→ Records shown:

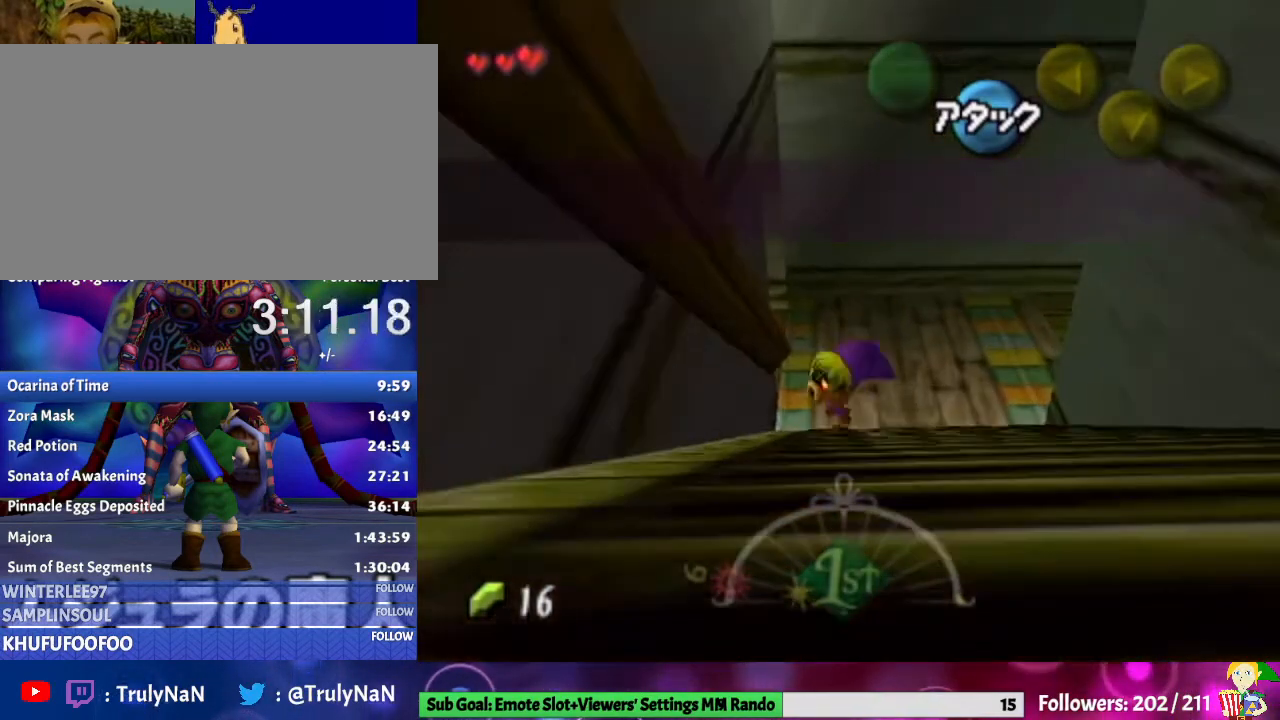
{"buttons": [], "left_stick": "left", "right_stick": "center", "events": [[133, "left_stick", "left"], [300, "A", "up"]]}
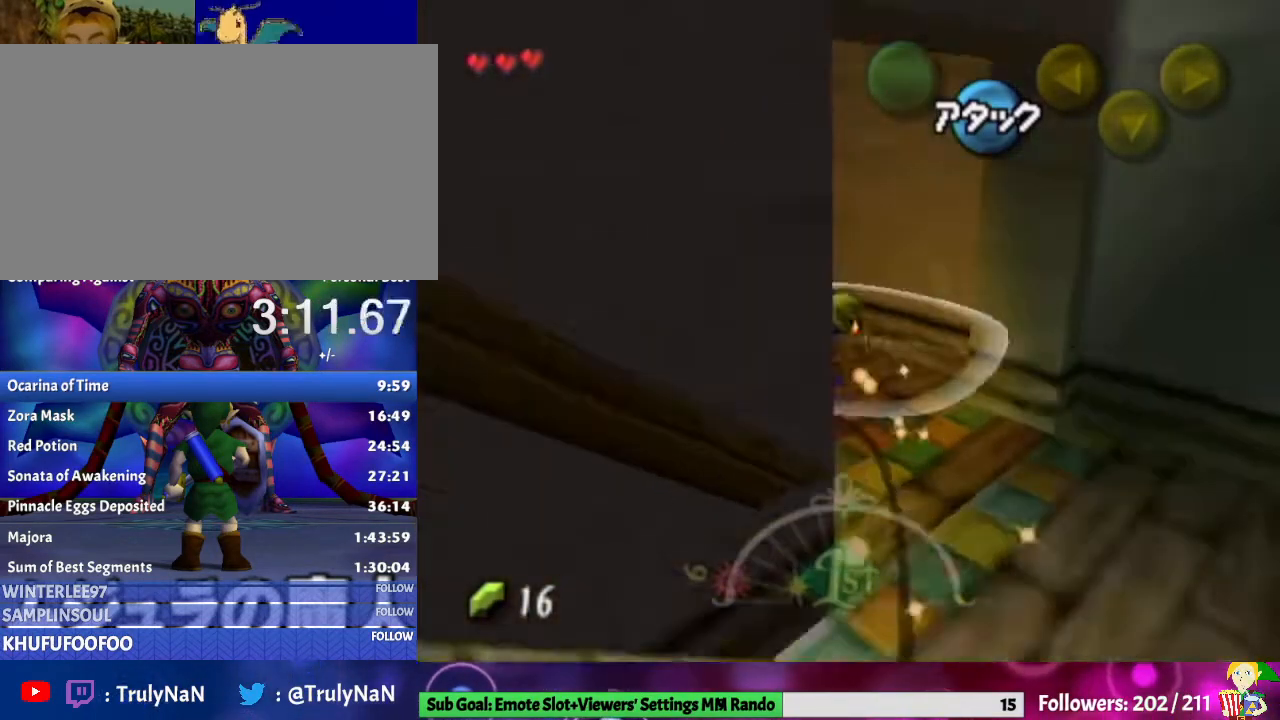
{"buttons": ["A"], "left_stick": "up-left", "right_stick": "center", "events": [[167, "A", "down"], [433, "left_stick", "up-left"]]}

--

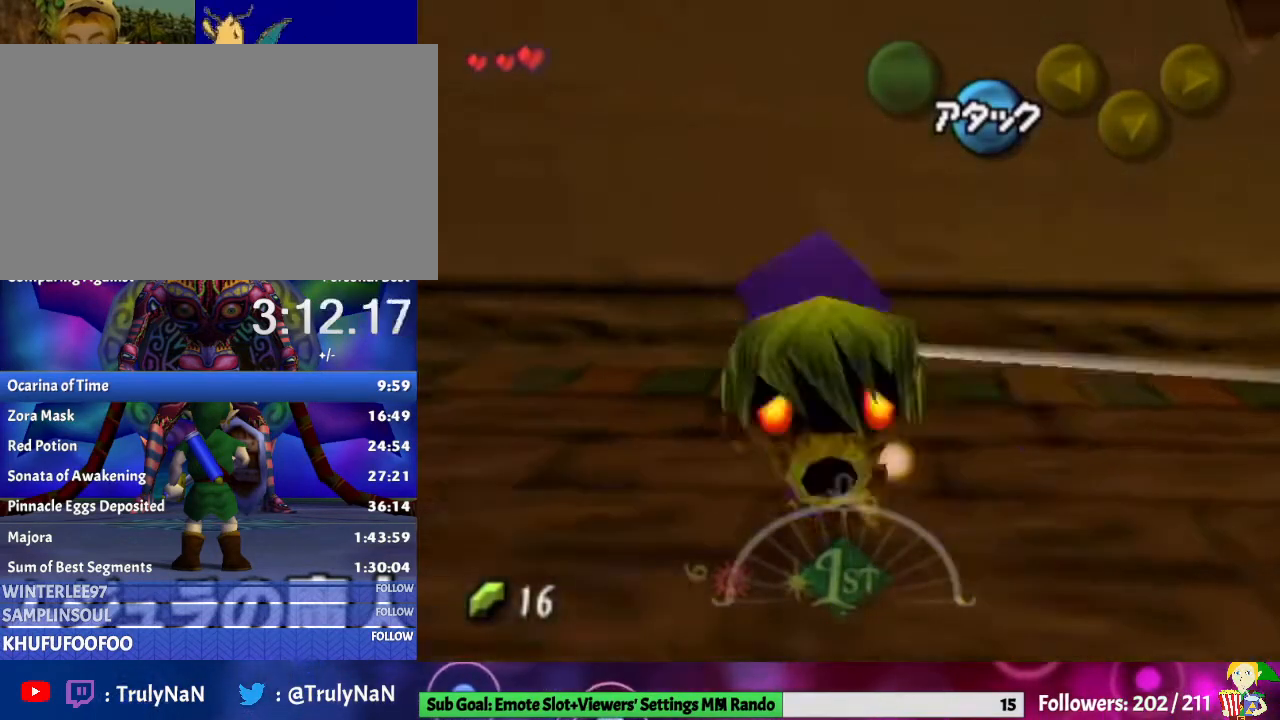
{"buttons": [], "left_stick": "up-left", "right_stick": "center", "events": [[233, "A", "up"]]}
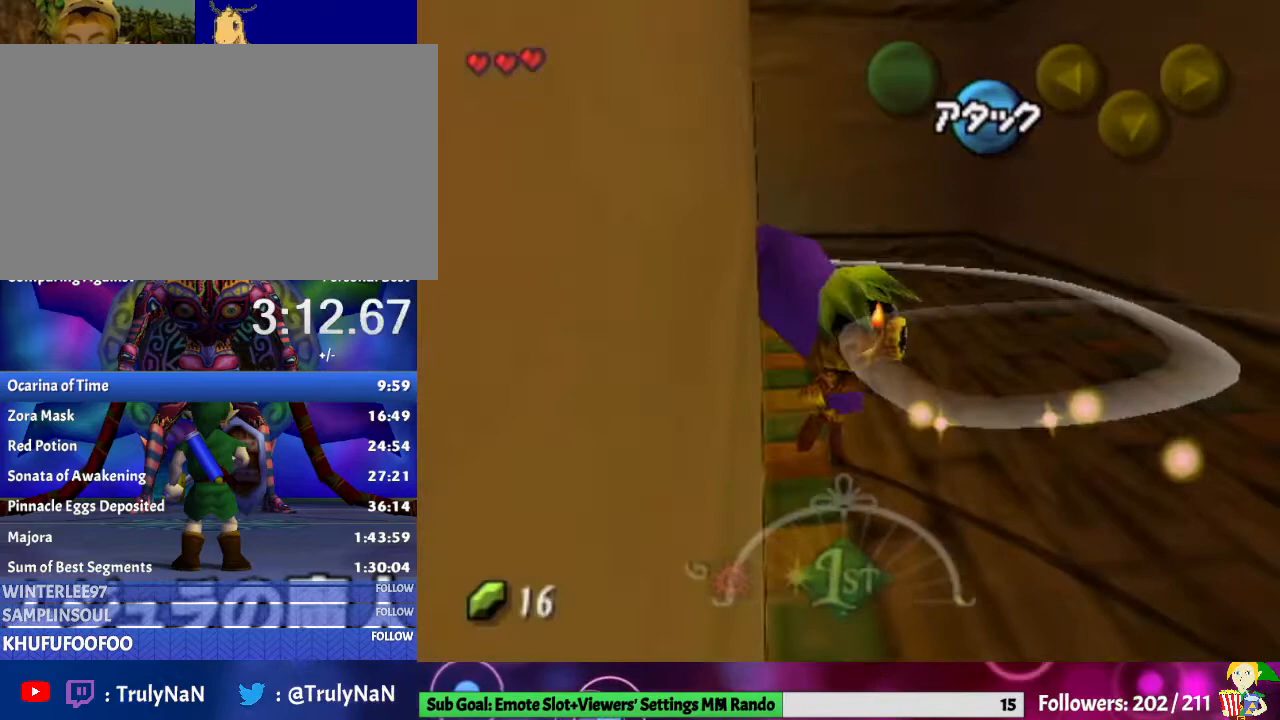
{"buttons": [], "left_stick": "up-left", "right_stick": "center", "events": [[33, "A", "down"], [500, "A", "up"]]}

→ Goal of the exercise: If a line of the data contains the word "down", it counts toward the total; state that total alone.

→ Finished exercise: 2